Quote from: stockastic on January 20, 2015, 01:52
My take on this is a bit different and no doubt simplistic.
Your 'agent' - Dreamstime - just licensed one of your photos to a corporation with a market cap of $344 billion, with the potential for that photo to be seen around the planet. You get $2. You should be happy with the deal he cut for you. He's a hard bargainer.
That's what you have to accept, in order to believe this is "a good deal". Are we there yet?
There was nothing stopping this from happening before, though, for $0.35 to the contributor! Starbucks could purchase a shot of coffee beans and plaster it all over the world, Hilton could print wall art in their hotel chain, a web designer could use our images for Fortune 500 company websites, etc. Did Serban drive a hard bargain? Is it any kind of 'good deal' for contributors? No. But did he attract a large client to purchase RF licensing from DT? Yes. Surely better news for the site than contributors, though...
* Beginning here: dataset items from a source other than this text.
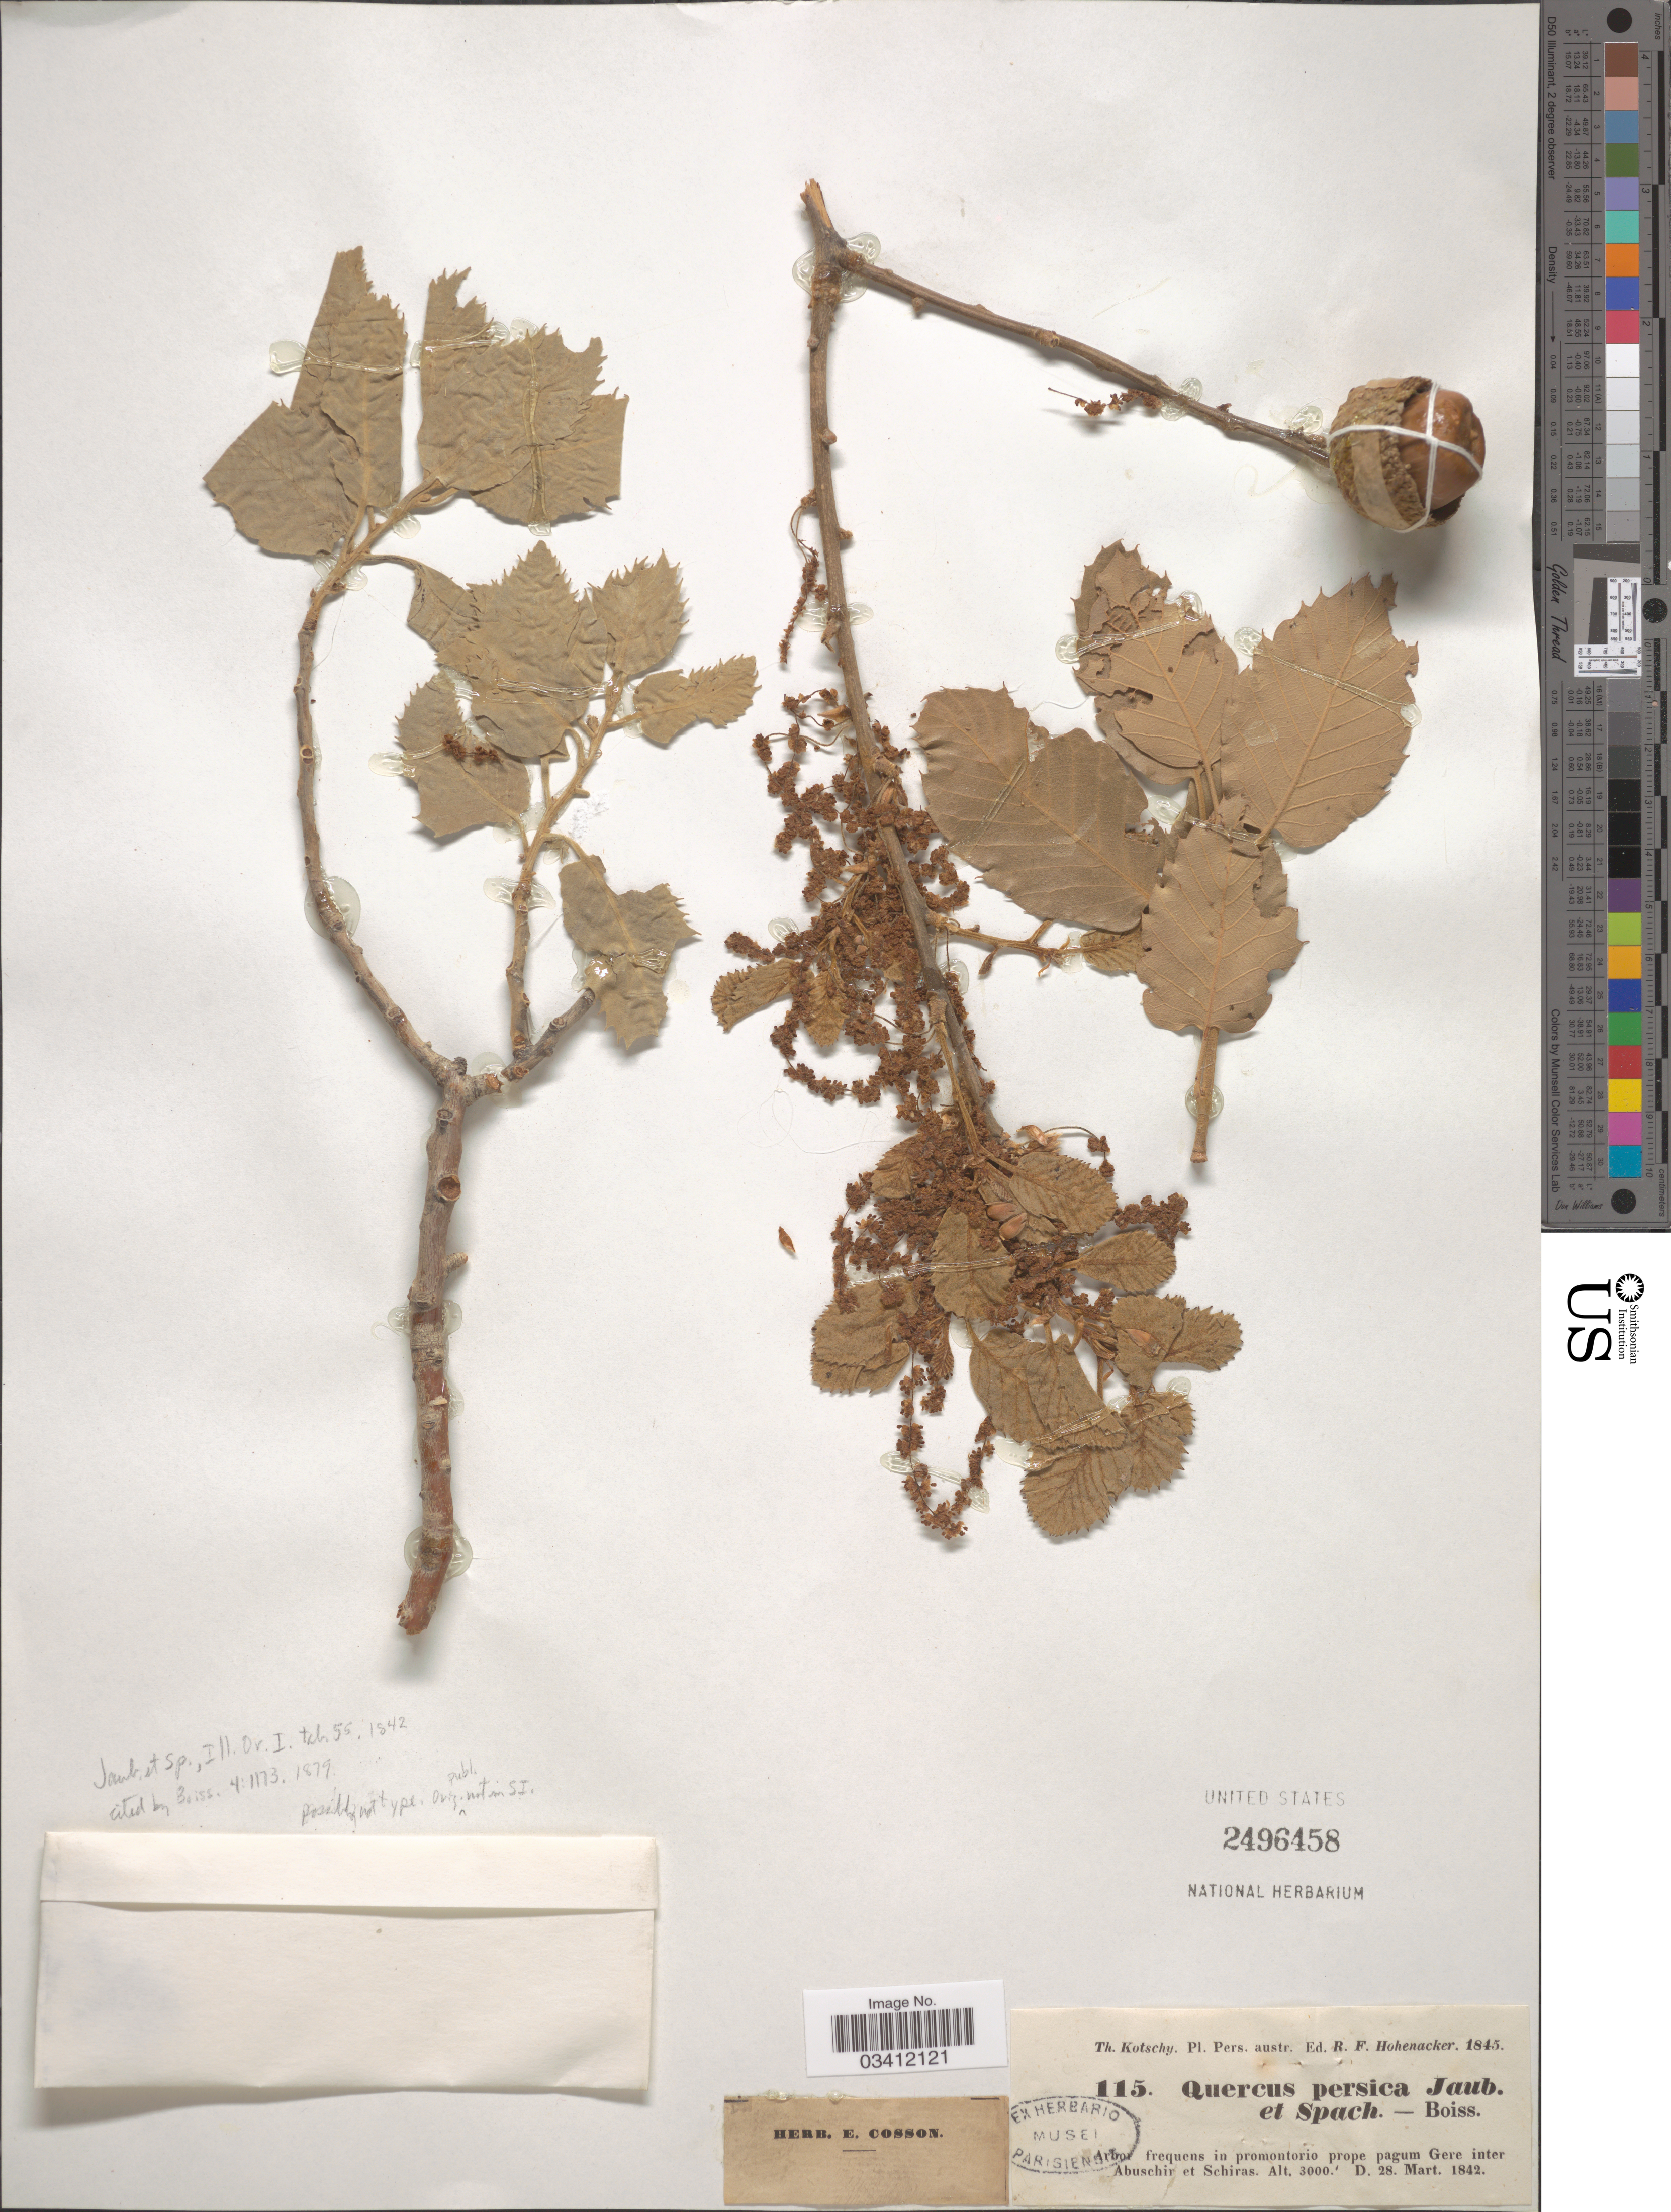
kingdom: Plantae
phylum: Tracheophyta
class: Magnoliopsida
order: Fagales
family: Fagaceae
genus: Quercus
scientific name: Quercus persica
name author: Jaub. & Spach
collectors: K. G. Kotschy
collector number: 115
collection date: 1842-03-28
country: Iran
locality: Pers. austr. Arbor frequens in promontorio prope pagum Gere inter Abuschir et Schiras.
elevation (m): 914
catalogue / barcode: US 2496458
When you read between the lines in people's posts, I think the real complaint here is that sites sell images as RF for subscription (or low dollar) pricing at all. This deal is just a sad reminder of the potential of what one agrees to, when one agrees to sell RF under a subscription model... This use by Google sounds to me exactly like what the RF license was intended for (which is to say nothing about getting good returns for the contributor):
What Royalty-Free means is that you pay for the image only once and then you can use it as many times as you like, with just a few restrictions. In other words, there are no license fees except the initial fee and no other royalties to be paid except those included in the initial cost.
...you may use the image in a concept in as many websites as you want, for any number of clients.
Their announcement sounds more like a news release for shareholders, than for contributors!

Yes - every photos needs titles and keywords, but if you do a series you can copy them around. Whether you can do a series or not depends on the site, but most seem to allow it to some degree.